======== RECORDS FOR THE TASK ========

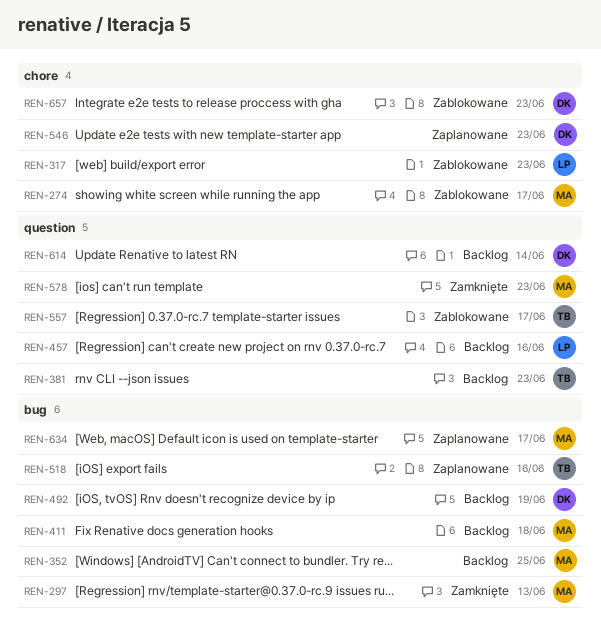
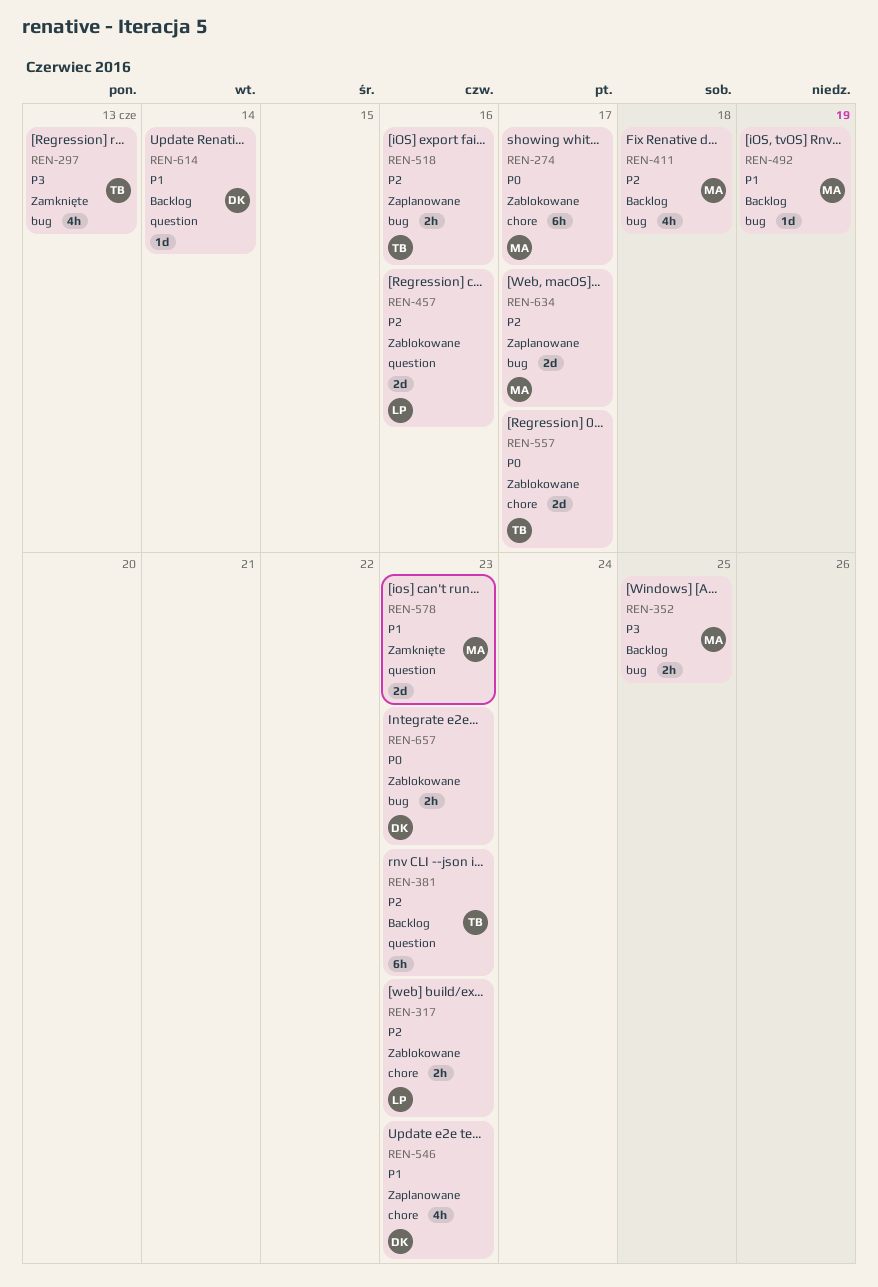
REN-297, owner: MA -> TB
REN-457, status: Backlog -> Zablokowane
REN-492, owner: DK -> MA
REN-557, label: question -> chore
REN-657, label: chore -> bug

========

● PROBLEM TO SOLVE: Whichever lines of the records above hold the word "chore" should all be copied out.

● ANSWER TO THIS TASK:
REN-557, label: question -> chore
REN-657, label: chore -> bug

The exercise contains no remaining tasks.